Lantas, sang ibu mengunjungi si bungsu. Keadaannya berbeda 180 derajat
dengan anak pertamanya tadi. Si bungsu menjadi orang kaya dan dikenal
sebagai dermawan. Ketika ditanya apa yang ia lakukan dengan harta
warisan dan wejangan sang ayah? Si bungsu menjawab, “Saya bederma
kepada orang-orang yang berkesusahan. Karena tak boleh kena sinar
matahari, saya berangkat kerja sebelum matahari terbit dan baru pulang
dari kantor setelah matahari tenggelam. Saya bekerja dalam rentang
waktu yang lebih lama dibanding teman-teman sekantor lainnya. Alhasil,
saya menjadi karyawan teladan dan akhirnya diangkat menjadi manajer
perusahaan.”
Lewat kisah di atas, Jojo hendak menyampaikan agar kita memiliki mindset
yang benar. Pesannya boleh sama, tapi pemaknaan dan implementasinya
bisa berbeda 180 derajat. Itu yang menentukan kesuksesan seseorang.
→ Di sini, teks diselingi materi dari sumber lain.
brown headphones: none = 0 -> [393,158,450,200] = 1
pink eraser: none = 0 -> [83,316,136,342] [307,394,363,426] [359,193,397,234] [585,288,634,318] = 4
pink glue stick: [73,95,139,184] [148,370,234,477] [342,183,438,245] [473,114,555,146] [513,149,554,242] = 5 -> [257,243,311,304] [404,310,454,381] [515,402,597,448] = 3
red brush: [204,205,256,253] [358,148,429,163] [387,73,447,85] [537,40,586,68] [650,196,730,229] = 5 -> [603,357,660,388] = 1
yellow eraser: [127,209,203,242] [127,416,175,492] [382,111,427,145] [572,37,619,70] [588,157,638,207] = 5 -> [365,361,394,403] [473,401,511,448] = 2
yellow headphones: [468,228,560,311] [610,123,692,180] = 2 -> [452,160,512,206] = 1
“Oleh sebab itu, lakukan yang terbaik, gunakan waktu seefektif mungkin,
dan berkaryalah untuk hal-hal yang bermanfaat. Taburlah kebaikan maka
cepat atau lambat kita pasti menuai hasilnya, ujarnya.
Tak terasa dua jam telah berlalu, pertemuan sore itu harus segera
berakhir. Ada satu hal dari Billy Boen yang menggelitik dan patut
menjadi perhatian kita bersama. Sebagian besar lulusan universitas
terkemuka di Indonesia dengan IPK tinggi tapi kok tidak bisa bekerja secara profesional, kurang tangguh (tough), dan minus karakter positif. Ada apa dengan dunia pendidikan kita? Sebagai solusi, ia mendirikan Campus Ambassador (CA) yang sepanjang 2010-2012 telah meluluskan ratusan alumnus.
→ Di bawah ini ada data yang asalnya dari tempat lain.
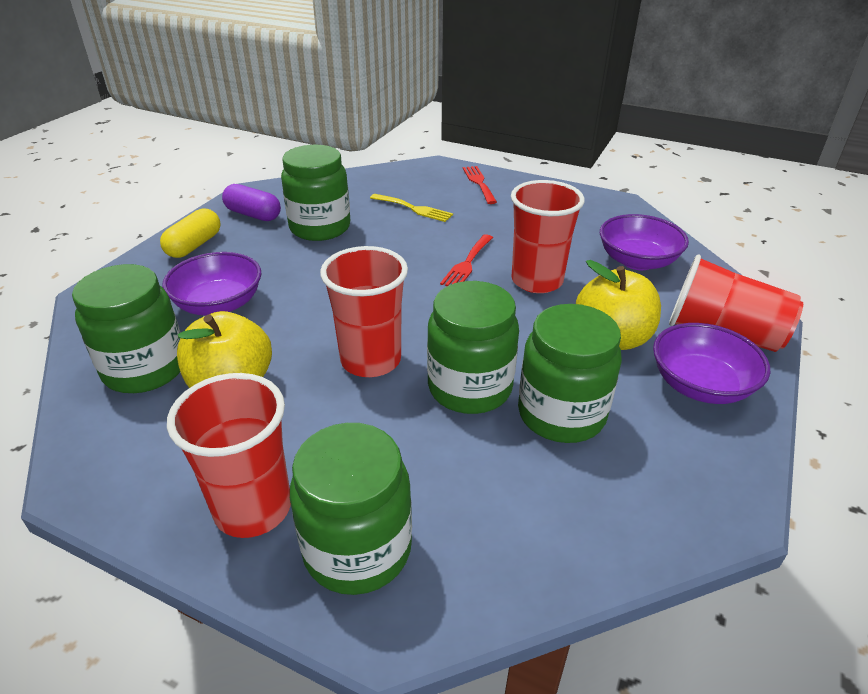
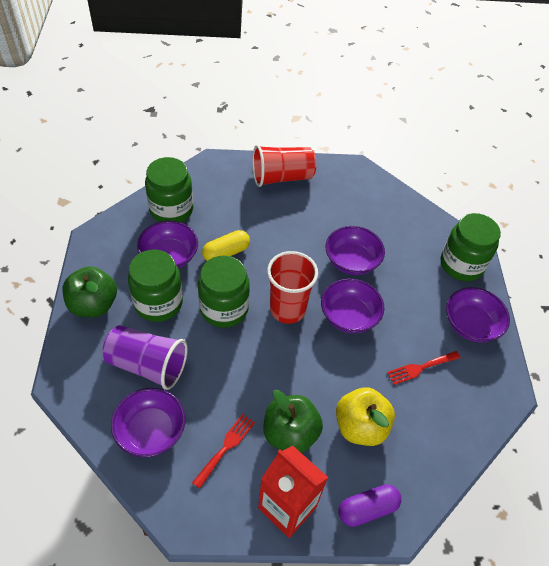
green apple: none = 0 -> [63,266,117,317] [264,390,323,453] = 2
green jar: [72,264,181,393] [281,145,350,241] [290,423,412,595] [427,281,519,414] [518,304,622,443] = 5 -> [128,250,183,322] [145,157,193,222] [198,256,250,328] [441,213,501,281] = 4
purple bowl: [162,252,262,316] [600,214,689,270] [653,323,770,404] = 3 -> [111,388,185,457] [137,221,198,268] [321,279,384,333] [326,226,385,275] [446,287,510,342] = 5
purple cup: none = 0 -> [102,325,188,390] = 1
red carton: none = 0 -> [258,446,328,538] = 1
red cup: [167,373,291,538] [320,246,408,377] [511,180,585,293] [669,255,803,352] = 4 -> [252,145,316,187] [267,251,318,324] = 2
yellow apple: [177,311,272,388] [576,260,661,350] = 2 -> [336,387,395,446] = 1
yellow fork: [370,194,453,222] = 1 -> none = 0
Di awal seleksinya ketat dan kalau di tengah jalan mereka melanggar
kesepakatan ada peringatan, bahkan bisa dikeluarkan. Alhasil, hanya 60
persen saja yang lulus dan menjadi alumnus CA. “Tapi saya berani
menjamin, Palmira, Jojo, dan alumnus CA lainnya kelak akan menjadi
orang-orang hebat yang melakukan hal-hal konkrit bagi bangsa ini,”
ujarnya dengan mantap. See You On Top!